Chris Pawelski of Pawelski Farm is a fourth-generation onion farmer in Goshen.
With a recent influx of Canadian onion imports, business has taken a turn for the worst.
"A high point of selling is typically September, October, November, and this season, myself and most of my neighbors couldn't sell an onion," said Chris Pawelski, owner of Pawelski Farm. "I can't sleep at night. I can't tell you how stressful it is and this is not my fault. I grew a crop. It was a good crop."
Farmers like Pawelski say unfair Canadian trade practices make it harder to sell onions out of the Hudson Valley's Black Dirt region.
"What they're doing is they're selling cheap, under our prices in our markets in order to put us out of business,” said Pawelski.
With Canada flooding the U.S. market with cheaper onions, onion farmers are being forced to sell their crop for lower prices.
"The floor price for yellow onions, for example, should be $12 for 50 pounds or 24 cents a pound," Pawelski said. "I'm selling medium yellows for $7 [for a] 50-pound bag, 14 cents a pound. I sold for that price in 1984."
Even at lower prices, Pawelski is having a hard time selling his harvest, so tons of pounds of onions are left sitting in his warehouse unsold, and bills are piling up.
"Just about 15 minutes before you arrived, I got a phone call from John Deere Financial,” Pawelski said, "because I owe them about $48,000 and I can't pay them."
Pawelski is now working with U.S. Senators Chuck Schumer and Kirsten Gillibrand to push for an investigation into Canada's trade practices.
"Look into it and see what is actually happening, because if they are doing those things, they're doing what's called 'dumping,' which it appears to be, and that’s a violation of trade agreements," Pawelski said.
He hopes the senators will be able to lobby on behalf of all farmers who are feeling the pressure from cheaper Canadian crops.
"What do we want? Do we want American farmers to continue or not?" he asked. "If we do, then we have to do something to protect us, and right now, I'm naked here."
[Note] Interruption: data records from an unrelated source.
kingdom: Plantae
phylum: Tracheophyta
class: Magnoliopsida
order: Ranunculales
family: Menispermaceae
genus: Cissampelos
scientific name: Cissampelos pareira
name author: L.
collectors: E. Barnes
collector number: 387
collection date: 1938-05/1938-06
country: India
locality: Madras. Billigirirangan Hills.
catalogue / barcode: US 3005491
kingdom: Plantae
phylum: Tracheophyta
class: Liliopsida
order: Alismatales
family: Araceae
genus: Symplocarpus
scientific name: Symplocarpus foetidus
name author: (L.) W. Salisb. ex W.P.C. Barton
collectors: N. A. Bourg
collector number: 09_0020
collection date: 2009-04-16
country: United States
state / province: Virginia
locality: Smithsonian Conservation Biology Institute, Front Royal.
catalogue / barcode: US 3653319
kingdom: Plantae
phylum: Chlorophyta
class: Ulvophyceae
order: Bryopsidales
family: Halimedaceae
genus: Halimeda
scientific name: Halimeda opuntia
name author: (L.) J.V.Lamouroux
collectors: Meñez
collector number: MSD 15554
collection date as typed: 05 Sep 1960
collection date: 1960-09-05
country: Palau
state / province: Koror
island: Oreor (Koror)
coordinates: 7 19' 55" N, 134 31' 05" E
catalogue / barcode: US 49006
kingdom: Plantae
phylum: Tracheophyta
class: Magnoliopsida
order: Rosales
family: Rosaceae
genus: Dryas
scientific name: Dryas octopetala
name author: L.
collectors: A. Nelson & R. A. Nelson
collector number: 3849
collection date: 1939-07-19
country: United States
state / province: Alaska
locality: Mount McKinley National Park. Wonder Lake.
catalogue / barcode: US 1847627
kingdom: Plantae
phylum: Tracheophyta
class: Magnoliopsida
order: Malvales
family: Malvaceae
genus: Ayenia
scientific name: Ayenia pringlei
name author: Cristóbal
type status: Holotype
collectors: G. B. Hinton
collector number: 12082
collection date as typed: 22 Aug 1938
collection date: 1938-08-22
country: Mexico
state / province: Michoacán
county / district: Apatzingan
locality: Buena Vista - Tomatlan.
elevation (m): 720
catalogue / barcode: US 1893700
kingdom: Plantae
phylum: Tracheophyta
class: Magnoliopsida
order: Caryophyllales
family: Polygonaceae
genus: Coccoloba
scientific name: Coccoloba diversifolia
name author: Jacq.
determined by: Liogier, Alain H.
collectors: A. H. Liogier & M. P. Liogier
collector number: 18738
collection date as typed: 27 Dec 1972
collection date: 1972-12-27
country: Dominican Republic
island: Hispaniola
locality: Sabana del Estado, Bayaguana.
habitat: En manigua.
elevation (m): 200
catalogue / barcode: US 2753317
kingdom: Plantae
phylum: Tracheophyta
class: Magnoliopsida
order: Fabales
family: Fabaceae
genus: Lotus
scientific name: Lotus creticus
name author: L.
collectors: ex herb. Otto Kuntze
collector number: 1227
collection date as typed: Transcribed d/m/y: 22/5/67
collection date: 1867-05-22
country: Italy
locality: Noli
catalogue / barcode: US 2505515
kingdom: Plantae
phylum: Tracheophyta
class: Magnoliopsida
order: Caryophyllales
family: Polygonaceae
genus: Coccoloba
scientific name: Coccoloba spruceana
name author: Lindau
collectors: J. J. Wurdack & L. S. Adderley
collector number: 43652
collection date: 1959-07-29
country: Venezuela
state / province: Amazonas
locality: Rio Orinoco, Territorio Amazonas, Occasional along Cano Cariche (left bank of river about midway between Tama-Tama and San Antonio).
The U.S. Department of Agriculture, when asked about these practices, said the New York State Grown And Certified Program promotes New York state farmers and "highlights the environmental stewardship and food safety practices of our farmers, increasing their competitiveness in the marketplace and gaining them widespread recognition at a time when consumers care more and more about where and how their food is grown."